■ **INSTRUCTIONS TO FOLLOW**
The answer must be a single number: how many lines of the records below hold the word "plant".

■ **DATA**
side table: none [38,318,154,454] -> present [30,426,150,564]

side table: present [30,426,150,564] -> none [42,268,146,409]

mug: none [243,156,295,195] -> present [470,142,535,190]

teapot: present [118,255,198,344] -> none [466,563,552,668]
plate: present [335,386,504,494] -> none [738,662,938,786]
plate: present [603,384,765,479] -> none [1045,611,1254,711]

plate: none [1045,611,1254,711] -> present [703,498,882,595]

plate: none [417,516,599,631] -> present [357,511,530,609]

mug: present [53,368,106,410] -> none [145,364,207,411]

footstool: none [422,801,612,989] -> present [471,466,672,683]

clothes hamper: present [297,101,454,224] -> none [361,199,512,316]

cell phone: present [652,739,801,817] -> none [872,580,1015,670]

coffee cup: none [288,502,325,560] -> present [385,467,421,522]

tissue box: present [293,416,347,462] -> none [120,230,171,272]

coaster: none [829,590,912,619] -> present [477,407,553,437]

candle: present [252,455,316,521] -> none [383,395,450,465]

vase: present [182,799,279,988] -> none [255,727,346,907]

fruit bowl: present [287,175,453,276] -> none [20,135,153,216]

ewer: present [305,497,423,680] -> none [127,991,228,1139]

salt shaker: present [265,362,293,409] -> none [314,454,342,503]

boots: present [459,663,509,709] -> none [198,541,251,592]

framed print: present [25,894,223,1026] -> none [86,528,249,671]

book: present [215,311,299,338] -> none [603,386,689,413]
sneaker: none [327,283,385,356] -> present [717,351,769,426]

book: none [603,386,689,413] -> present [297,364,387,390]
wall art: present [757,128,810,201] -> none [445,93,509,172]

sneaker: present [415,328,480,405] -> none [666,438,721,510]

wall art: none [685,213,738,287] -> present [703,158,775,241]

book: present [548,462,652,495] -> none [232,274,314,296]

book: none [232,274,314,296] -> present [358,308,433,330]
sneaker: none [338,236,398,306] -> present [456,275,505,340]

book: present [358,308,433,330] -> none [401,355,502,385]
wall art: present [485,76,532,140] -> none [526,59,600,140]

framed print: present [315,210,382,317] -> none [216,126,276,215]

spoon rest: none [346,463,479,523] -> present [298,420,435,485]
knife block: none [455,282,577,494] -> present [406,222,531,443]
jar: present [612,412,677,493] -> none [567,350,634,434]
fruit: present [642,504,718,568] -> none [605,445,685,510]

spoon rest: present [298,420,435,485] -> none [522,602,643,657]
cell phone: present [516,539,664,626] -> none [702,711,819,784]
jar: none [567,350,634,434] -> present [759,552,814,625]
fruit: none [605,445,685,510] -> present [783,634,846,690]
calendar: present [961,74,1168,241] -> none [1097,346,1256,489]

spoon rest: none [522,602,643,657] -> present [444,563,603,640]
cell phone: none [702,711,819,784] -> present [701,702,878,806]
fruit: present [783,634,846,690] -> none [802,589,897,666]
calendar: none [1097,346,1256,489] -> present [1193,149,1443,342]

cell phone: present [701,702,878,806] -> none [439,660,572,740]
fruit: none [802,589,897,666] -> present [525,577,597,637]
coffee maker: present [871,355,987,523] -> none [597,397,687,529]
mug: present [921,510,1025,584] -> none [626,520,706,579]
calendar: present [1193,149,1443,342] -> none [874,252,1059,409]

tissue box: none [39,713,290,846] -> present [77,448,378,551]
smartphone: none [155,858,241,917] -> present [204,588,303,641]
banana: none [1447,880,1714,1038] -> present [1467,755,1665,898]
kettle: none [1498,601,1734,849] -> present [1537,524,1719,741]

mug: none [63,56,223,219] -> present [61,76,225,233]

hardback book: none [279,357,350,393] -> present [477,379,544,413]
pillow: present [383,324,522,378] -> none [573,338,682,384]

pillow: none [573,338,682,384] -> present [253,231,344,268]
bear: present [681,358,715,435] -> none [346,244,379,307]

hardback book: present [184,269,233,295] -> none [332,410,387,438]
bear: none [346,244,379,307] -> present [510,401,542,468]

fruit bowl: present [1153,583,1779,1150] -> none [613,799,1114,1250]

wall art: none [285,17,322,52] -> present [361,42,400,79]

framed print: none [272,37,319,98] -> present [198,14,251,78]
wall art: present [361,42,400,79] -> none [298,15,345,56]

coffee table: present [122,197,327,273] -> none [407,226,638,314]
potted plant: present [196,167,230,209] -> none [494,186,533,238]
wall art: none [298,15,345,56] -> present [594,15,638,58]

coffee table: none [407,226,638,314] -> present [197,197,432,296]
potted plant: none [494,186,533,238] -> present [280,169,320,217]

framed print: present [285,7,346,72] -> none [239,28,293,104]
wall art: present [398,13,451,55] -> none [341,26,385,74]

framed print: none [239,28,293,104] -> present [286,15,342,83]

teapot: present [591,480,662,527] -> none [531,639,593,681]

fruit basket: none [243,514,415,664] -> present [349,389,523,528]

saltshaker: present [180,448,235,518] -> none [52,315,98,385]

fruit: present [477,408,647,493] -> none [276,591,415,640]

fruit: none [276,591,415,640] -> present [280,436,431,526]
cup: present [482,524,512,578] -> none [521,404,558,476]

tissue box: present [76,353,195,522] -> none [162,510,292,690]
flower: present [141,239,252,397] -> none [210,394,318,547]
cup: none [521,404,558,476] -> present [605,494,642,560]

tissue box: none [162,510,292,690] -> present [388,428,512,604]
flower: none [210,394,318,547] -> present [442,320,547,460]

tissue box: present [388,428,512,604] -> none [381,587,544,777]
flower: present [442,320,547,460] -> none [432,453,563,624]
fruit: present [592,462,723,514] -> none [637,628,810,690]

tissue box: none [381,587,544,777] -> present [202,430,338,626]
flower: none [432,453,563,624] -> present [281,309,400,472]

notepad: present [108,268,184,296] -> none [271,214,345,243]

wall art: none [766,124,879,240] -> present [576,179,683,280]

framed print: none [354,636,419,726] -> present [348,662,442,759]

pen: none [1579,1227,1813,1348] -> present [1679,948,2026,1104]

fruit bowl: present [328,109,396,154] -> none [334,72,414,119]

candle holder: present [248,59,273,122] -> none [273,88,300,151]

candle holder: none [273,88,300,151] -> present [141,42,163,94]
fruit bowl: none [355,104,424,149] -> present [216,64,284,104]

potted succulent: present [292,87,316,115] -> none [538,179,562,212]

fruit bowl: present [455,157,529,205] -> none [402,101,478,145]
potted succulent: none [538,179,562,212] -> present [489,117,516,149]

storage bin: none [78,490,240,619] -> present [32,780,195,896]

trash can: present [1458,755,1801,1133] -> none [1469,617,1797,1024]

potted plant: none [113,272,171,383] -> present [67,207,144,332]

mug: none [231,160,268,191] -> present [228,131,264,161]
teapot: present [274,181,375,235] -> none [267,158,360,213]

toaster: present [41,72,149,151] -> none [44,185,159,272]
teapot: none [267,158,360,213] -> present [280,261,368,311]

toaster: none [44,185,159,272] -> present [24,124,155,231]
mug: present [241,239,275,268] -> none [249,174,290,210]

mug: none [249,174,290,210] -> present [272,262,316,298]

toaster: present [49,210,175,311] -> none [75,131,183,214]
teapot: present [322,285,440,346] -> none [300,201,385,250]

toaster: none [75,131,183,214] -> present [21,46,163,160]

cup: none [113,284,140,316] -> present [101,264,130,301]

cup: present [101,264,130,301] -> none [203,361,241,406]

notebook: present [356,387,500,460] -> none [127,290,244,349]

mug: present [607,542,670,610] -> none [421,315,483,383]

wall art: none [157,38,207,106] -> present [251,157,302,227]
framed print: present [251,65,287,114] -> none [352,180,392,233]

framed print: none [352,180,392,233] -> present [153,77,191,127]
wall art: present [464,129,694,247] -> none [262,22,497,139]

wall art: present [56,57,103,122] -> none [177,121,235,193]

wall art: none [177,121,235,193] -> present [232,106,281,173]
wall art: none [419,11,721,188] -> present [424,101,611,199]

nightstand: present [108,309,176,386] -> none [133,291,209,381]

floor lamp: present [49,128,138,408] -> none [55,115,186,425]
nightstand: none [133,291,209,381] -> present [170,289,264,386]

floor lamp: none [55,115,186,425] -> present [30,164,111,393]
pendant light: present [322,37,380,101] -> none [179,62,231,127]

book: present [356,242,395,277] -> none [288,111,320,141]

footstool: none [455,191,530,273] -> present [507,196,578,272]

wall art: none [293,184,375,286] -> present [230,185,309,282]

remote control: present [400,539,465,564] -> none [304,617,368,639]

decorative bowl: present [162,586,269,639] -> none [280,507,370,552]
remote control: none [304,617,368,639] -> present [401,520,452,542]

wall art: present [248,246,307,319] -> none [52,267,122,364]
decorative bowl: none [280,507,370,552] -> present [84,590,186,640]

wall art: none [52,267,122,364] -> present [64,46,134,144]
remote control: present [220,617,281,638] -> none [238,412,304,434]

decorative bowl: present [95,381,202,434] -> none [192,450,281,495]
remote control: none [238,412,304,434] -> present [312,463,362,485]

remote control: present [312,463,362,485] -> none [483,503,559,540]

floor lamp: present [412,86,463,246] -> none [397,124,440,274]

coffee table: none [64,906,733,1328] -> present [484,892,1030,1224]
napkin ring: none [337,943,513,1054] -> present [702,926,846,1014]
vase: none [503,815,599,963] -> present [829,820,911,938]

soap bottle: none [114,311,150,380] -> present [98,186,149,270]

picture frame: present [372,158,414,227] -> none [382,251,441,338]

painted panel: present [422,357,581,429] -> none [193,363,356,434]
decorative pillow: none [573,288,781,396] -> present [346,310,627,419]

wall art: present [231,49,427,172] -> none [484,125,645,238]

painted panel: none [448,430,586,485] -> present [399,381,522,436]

■ **FINAL ANSWER**
3